Hurlevent
Difficulté ****
Profondeur **
Originalité ***
Emotions ***
La famille Brontë est un cas unique dans l’histoire de la littérature : 3 sœurs écrivent des chef d’œuvre reconnus, presque simultanément. Le « Jane Eyre » de Charlotte aurait pu apparaître dans la BE, mais le « Hurlevent » d’Emily, son unique roman, a marqué plus profondément, notamment des artistes comme Virginia Woolf, Patti Smith ou Joseph Conrad.
Les procédés narratifs utilisés par Brontë dynamisent le récit à l'instar de Conrad ou Shelley : des personnages plus ou moins extérieurs à la tragédie racontent celle-ci telle qu’ils l’ont reçue des véritables acteurs.
L’utilisation des noms et des prénoms apporte également une dimension mystique et troublante ; tel Marquez dans « Cent ans de solitude », l’auteur n’hésite pas à nommer des personnages par leur nom alors que leurs descendants portent le même, à choisir le même prénom pour deux héroïnes, à multiplier les assonances entre les prénoms masculins (Heatchliff, Hareton, Hindley, Earnshaw), a prénommer le dernier Linton de son propre nom pour finir le cycle de cette famille.Brontë génère ainsi un doute permanent sur l’identité des personnages, assumé par les acteurs eux-mêmes : ainsi Catherine dit être Heatchliff, ce dernier se voit en Hareton et ne supporte pas les ressemblances entre les deux Catherines.
Le style classique de Brontë sied parfaitement à cette histoire ancrée dans un monde semi médiéval. Mais elle sait aussi écrire des dialogues brutaux, cohérents dans l’univers rural et isolé de « Hurlevent ». Le personnage égoïste et fanatique de Joseph incarne parfaitement cette nature primitive et violente.
Le rythme du récit souffre dans la deuxième partie de la répétition des décès, des excès et des maladies : une impression de cyclicité sans fin atténue l’intérêt, malgré l’apparition de la violence physique de Heatchliff dans les derniers chapitres.

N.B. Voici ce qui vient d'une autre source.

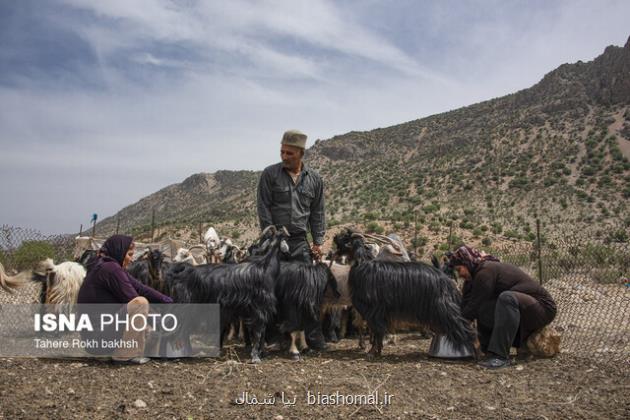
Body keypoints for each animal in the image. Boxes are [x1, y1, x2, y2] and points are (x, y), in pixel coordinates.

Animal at [334, 228, 476, 360]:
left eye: (346, 239)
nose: (335, 238)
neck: (363, 263)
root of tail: (445, 278)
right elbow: (377, 331)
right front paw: (378, 350)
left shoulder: (373, 310)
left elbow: (376, 330)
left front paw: (372, 352)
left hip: (442, 306)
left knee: (460, 322)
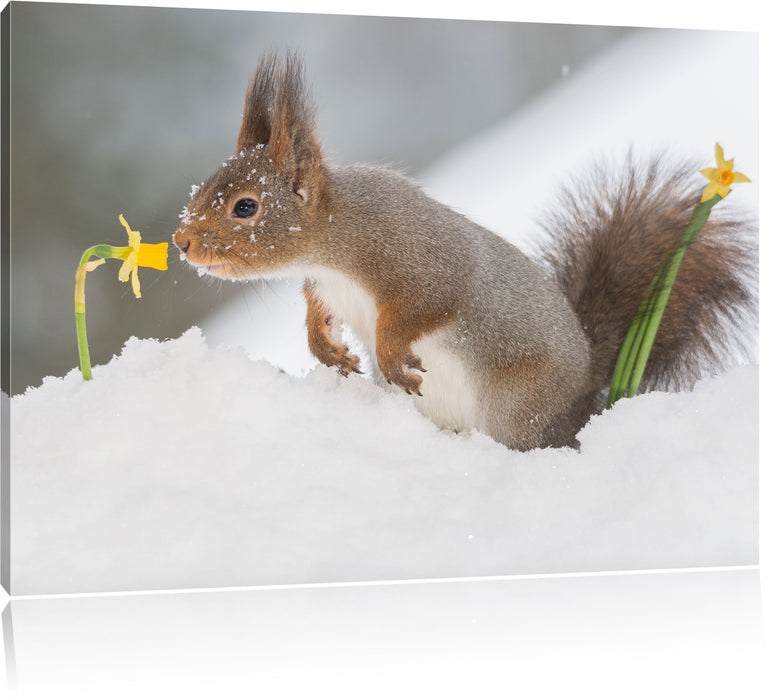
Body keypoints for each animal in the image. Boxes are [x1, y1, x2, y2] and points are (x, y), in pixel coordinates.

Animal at [173, 51, 756, 451]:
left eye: (246, 207)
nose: (181, 242)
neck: (335, 241)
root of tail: (586, 395)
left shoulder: (420, 259)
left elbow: (430, 304)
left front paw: (390, 354)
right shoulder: (327, 286)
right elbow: (319, 312)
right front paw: (328, 350)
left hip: (517, 407)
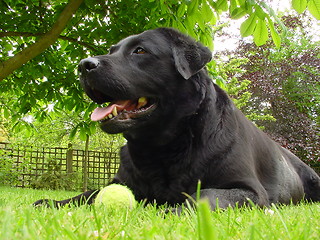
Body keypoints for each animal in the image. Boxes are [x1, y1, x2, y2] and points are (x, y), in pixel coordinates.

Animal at [33, 27, 318, 209]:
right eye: (112, 50)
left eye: (140, 51)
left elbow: (203, 196)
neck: (162, 146)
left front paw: (174, 210)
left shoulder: (248, 190)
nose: (84, 65)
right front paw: (54, 202)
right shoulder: (121, 181)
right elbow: (87, 194)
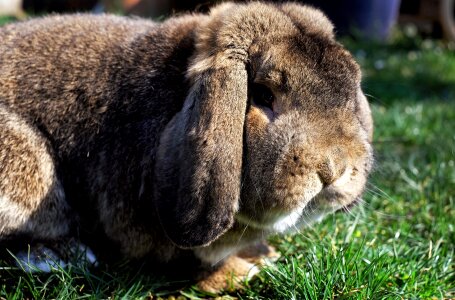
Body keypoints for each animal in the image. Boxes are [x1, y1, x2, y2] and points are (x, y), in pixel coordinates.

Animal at [0, 1, 374, 292]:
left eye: (349, 87)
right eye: (263, 94)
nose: (333, 169)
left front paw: (263, 255)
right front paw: (243, 272)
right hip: (29, 170)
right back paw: (60, 256)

L’empathie est rare : les personnages infâmes sont nombreux (Hindley, Hareton avant les dernières pages, Linton, Joseph, Heatchliff) et les victimes trop volontaires (les deux Catherine, Isabelle, Frances, Edgar). Finalement seuls les deux narrateurs nous touchent par leur humanité et leur force de caractère.
Aussi l’émotion ne passe pas et le sentiment d’observer un asile d’aliénés dénués d’humour finit par peser. Les amoureux du roman citent la passion comme énergie du récit mais la folie prédomine et on oublie vite l’amour initial dont la description n’est pas assez forte pour marquer le lecteur.
Il est étrange de constater que la vie réelle des Brontë, montrée brillamment au cinéma, est finalement plus touchante, belle et triste que leur œuvre, pourtant fortement teintée d’autobiographie. Dans le cas de « Hurlevent », la radicalité de l’histoire et des personnages emporte le lecteur dans une dimension sombre et désolée, qui inspire à la fois incompréhension et répulsion. Si le roman avait choqué l’Angleterre victorienne, le lecteur moderne sera plutôt interloqué par la passivité des acteurs face au sadisme d’Heathcliff. Ce dernier exerce d’ailleurs plutôt une torture psychologique sur ses proches qu’une véritable violence.
Ce romantisme noir est réservé aux amateurs d’une littérature sombre, ancienne et rugueuse.